In November, the Centers for Medicare and Medicaid Services (CMS) released its 2006 Medicare fee schedule, which requires psychologists who provide psychological and neuropsychological testing services to, as of Jan. 1, use an expanded set of testing service Current Procedural Terminology (CPT) codes. The CPT codes are copyrighted by the American Medical Association.

CMS will reimburse the testing codes at a higher rate than the testing codes that were in effect during 2005. Under the new Medicare fee schedule, psychologists will see a 26 to 69 percent increase in average payments for outpatient testing services.

After several years of advocacy by APA's Practice Directorate, CMS agreed to assign "professional work values" to the codes that reflect the psychologist's time, skill and effort in providing psychological and neuropsychological testing services. According to APA Executive Director for Professional Practice Russ Newman, PhD, JD, this change provides greater opportunity for Medicare beneficiaries to get the services they need while also representing a milestone in CMS's increased recognition of the value of psychologists' testing services.
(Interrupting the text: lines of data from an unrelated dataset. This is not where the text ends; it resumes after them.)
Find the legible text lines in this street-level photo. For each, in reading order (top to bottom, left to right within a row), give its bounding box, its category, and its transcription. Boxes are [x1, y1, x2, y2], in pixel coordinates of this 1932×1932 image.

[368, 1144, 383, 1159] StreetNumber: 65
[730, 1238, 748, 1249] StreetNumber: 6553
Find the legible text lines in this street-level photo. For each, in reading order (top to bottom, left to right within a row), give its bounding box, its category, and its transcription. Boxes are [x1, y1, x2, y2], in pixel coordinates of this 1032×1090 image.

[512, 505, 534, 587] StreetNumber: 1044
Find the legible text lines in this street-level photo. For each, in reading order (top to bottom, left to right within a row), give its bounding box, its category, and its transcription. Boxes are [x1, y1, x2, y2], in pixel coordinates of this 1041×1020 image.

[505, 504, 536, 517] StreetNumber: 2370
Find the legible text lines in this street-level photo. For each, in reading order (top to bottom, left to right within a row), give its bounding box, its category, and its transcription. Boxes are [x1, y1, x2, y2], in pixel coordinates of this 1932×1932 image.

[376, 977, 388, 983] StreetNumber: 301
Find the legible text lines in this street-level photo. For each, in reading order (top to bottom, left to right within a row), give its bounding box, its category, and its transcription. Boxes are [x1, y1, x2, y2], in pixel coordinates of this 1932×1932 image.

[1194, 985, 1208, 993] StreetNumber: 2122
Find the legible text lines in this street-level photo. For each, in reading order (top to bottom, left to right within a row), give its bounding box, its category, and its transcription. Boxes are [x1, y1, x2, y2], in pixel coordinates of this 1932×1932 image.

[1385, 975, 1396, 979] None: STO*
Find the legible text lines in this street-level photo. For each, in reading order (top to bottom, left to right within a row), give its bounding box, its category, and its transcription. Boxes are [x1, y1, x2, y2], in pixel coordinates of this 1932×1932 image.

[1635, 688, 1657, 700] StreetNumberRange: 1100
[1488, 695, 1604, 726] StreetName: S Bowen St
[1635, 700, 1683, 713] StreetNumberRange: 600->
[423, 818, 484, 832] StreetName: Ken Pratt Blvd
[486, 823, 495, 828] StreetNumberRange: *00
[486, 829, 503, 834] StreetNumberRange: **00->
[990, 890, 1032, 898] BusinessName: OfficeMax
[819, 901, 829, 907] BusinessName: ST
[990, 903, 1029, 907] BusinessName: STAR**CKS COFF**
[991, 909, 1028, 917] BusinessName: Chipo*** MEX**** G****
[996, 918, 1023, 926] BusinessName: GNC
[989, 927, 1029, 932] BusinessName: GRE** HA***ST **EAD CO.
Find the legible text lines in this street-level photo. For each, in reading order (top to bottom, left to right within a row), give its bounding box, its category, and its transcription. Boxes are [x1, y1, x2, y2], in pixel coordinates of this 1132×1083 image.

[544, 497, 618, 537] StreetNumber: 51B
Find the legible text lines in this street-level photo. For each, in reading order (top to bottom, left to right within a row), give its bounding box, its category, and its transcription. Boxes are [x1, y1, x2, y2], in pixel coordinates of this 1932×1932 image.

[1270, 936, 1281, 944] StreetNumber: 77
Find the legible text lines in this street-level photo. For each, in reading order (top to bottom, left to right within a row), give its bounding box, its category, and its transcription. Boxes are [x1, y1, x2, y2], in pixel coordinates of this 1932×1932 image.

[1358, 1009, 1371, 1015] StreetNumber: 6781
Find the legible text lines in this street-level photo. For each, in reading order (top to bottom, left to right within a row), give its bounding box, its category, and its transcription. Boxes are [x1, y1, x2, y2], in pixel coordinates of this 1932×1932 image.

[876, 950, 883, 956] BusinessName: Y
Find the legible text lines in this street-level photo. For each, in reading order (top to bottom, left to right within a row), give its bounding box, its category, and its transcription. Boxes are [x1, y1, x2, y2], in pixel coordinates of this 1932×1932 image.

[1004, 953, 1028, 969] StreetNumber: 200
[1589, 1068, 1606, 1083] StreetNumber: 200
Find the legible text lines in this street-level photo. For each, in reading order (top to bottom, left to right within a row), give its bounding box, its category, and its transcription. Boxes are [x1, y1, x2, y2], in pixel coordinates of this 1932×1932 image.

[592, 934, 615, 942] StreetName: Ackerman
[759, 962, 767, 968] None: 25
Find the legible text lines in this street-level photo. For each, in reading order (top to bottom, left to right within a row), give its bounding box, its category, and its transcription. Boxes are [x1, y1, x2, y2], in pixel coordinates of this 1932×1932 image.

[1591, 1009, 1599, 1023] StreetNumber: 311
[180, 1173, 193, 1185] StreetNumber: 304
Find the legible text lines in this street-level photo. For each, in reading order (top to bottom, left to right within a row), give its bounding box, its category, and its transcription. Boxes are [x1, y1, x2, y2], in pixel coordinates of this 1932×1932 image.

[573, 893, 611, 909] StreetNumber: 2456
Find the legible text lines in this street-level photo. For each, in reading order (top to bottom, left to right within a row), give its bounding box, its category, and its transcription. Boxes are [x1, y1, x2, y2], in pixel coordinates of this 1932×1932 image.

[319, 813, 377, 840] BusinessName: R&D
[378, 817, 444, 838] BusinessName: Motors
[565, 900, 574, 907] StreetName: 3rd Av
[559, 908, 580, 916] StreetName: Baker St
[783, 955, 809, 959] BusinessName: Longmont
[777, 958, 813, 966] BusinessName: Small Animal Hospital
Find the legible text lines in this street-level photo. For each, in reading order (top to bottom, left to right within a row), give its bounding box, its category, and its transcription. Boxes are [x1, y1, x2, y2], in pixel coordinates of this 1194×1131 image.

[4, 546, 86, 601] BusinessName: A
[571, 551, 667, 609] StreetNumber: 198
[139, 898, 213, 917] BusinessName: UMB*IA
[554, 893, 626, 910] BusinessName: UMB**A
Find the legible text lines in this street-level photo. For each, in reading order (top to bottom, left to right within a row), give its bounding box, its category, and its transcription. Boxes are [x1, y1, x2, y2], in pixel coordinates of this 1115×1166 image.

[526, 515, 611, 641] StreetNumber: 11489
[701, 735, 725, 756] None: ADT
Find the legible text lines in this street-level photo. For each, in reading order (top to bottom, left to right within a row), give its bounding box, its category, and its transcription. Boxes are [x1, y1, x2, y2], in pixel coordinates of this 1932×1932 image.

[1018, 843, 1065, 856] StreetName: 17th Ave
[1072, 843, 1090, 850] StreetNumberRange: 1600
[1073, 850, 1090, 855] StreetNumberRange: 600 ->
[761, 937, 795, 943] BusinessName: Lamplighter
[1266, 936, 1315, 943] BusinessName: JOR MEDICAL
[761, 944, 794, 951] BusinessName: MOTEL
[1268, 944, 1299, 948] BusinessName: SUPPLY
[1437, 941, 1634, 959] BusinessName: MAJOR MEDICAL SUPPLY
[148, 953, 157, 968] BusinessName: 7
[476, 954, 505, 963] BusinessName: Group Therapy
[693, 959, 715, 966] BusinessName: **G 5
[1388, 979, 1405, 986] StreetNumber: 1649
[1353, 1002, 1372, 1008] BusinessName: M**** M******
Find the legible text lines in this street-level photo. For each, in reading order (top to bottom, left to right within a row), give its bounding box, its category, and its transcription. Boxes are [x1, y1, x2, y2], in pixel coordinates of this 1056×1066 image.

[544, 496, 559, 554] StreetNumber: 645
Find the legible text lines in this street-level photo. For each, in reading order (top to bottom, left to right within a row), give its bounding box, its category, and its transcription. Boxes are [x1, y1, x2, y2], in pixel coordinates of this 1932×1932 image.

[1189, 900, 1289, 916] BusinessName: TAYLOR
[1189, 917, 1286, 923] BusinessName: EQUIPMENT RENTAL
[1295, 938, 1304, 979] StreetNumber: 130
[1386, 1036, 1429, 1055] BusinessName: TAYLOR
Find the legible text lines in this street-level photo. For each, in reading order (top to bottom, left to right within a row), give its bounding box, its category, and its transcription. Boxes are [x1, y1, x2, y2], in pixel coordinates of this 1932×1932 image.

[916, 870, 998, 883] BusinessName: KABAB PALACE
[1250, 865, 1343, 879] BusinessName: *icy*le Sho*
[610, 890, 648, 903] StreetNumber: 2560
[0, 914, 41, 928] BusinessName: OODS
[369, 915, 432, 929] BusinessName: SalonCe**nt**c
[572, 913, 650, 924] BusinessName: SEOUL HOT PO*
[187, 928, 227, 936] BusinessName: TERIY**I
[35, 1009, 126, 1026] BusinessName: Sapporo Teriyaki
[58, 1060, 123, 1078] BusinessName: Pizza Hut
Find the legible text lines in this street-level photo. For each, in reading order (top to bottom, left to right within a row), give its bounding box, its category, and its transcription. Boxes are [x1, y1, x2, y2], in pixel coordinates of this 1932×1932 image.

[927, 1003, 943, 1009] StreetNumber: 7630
By assigning work values to the codes, CMS acknowledges that psychologists are engaged in professional work when providing testing services and increases the level of payment for those services, says Newman. Previously, CMS had declined to include work values for psychological and neuropsychological testing because the agency could not determine what portion of the work was done by psychologists and how much was done by technicians.

Recognizing that CMS's concerns were the main obstacle to obtaining a work value, the Practice Directorate spent several years working closely with the American Medical Association's coding and reimbursement committees to revise the codes. The codes now identify whether the test administration is done by a psychologist, a technician or a computer. In addition, psychologists may use the revised codes to capture the time they spend on interpretation and reporting.

As of Jan. 1, psychologists may no longer use the 2005 CPT codes for psychological assessment, the neurobehavioral status exam or neuropsychological testing. The revised codes must be used for all services furnished on or after Jan. 1.